De vrouw heeft haar verzoek ten aanzien van het verlenen van vervangende toestemming om de minderjarigen in te schrijven op [naam school] , gevestigd te [plaats 1] , ingetrokken. De rechtbank zal het verzoek daarom afwijzen.
3.4.
Proceskosten
Gelet op de aard van de procedure bepaalt de rechtbank dat elk van de partijen de eigen kosten draagt.

4..De beslissing

De rechtbank:
4.1.
wijst af het verzoek van de vrouw voor het verlenen van vervangende toestemming om met de minderjarigen te verhuizen naar [plaats 1];
4.2.
stelt vast dat de minderjarigen in het kader van de regeling van de verdeling van de zorg- en opvoedingstaken de ene week bij de man en de andere week bij de vrouw verblijven, waarbij het wisselmoment in onderling overleg bepaald zal worden;
4.3.
wijst af het verzoek van de vrouw voor het verlenen van vervangende toestemming om de minderjarigen in te schrijven op [naam school] , gevestigd te [plaats 1] ;
4.4.
verklaart deze beschikking uitvoerbaar bij voorraad;
4.5.
compenseert de proceskosten aldus dat iedere partij de eigen kosten draagt;
4.6.
wijst af het meer of anders verzochte.
Deze beschikking is gegeven door mr. H.C.A. de Groot, voorzitter, tevens kinderrechter, mr. D.Y.A. van Meersbergen en mr. K.C.J.M. Hageraats-Bouwens, rechters, tevens kinderrechters, en in het openbaar uitgesproken in tegenwoordigheid van de griffier mr. J.C. Vogel op 30 mei 2023.

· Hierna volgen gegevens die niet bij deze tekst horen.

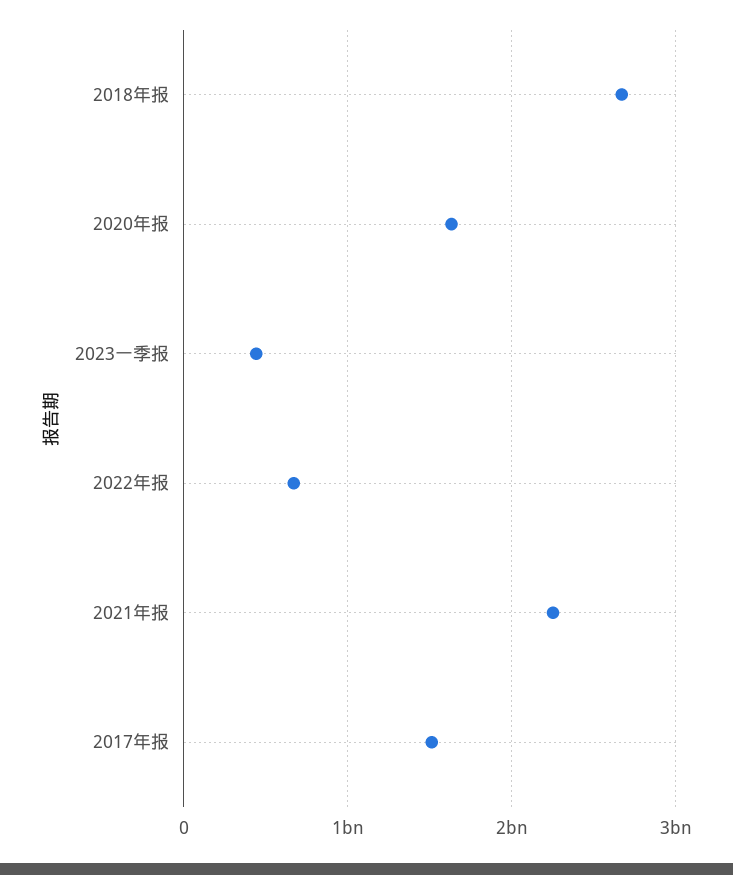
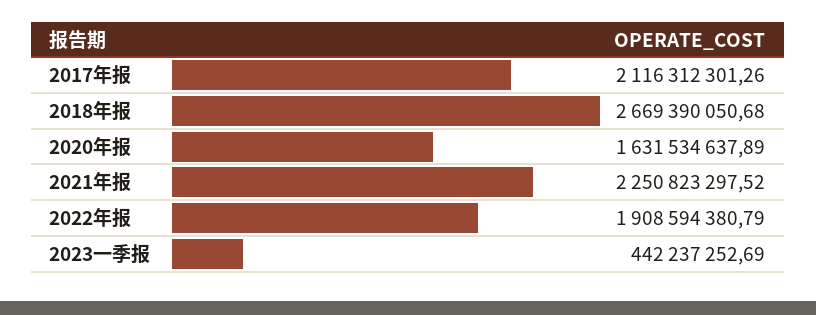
  {
    "2018年报": 2669390050.68,
    "2020年报": 1631534637.89,
    "2023一季报": 442237252.69,
-   "2022年报": 700000000,
+   "2022年报": 1908594380.79,
    "2021年报": 2250823297.52,
-   "2017年报": 1500000000
+   "2017年报": 2116312301.26
  }

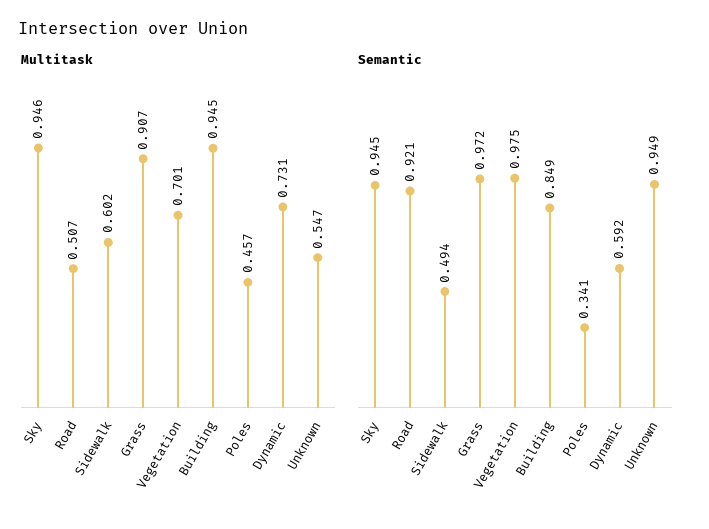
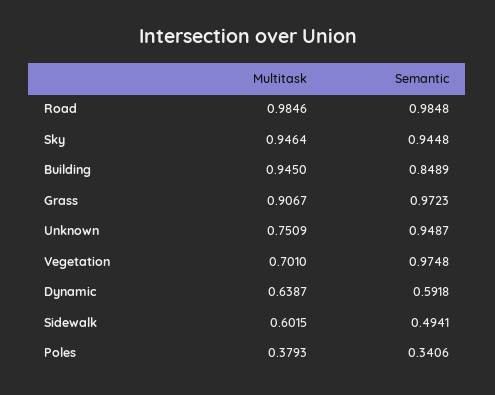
  {
    "Multitask": {
      "Sky": 0.9464,
-     "Road": 0.507,
+     "Road": 0.9846,
      "Sidewalk": 0.6015,
      "Grass": 0.9067,
      "Vegetation": 0.701,
      "Building": 0.945,
-     "Poles": 0.457,
+     "Poles": 0.3793,
-     "Dynamic": 0.731,
+     "Dynamic": 0.6387,
-     "Unknown": 0.547
+     "Unknown": 0.7509
    },
    "Semantic": {
      "Sky": 0.9448,
-     "Road": 0.921,
+     "Road": 0.9848,
      "Sidewalk": 0.4941,
      "Grass": 0.9723,
      "Vegetation": 0.9748,
      "Building": 0.8489,
      "Poles": 0.3406,
      "Dynamic": 0.5918,
      "Unknown": 0.9487
    }
  }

Tegen deze uitspraak kan binnen drie maanden na de dag van deze uitspraak door partijen hoger beroep worden ingesteld door indiening van een beroepschrift bij het gerechtshof Den Haag. Een in eerste aanleg niet verschenen partij kan hoger beroep instellen binnen drie maanden na de betekening van deze uitspraak aan hem/haar in persoon dan wel binnen drie maanden nadat zij op andere wijze is betekend en openlijk bekend gemaakt.
Voor zover in deze beschikking een of meer eindbeslissingen zijn opgenomen, staat tegen deze beschikking hoger beroep open bij het gerechtshof Den Haag. Het hoger beroep kan slechts worden ingesteld door een advocaat.
Door verzoeker en degenen aan wie een afschrift van de beschikking is verstrekt of verzonden moet het hoger beroep worden ingesteld binnen drie maanden na de dag van de beschikking. Voor andere belanghebbenden geldt voor het instellen van hoger beroep een termijn van drie maanden na de betekening van de beschikking of nadat de beschikking hun op andere manier bekend is geworden.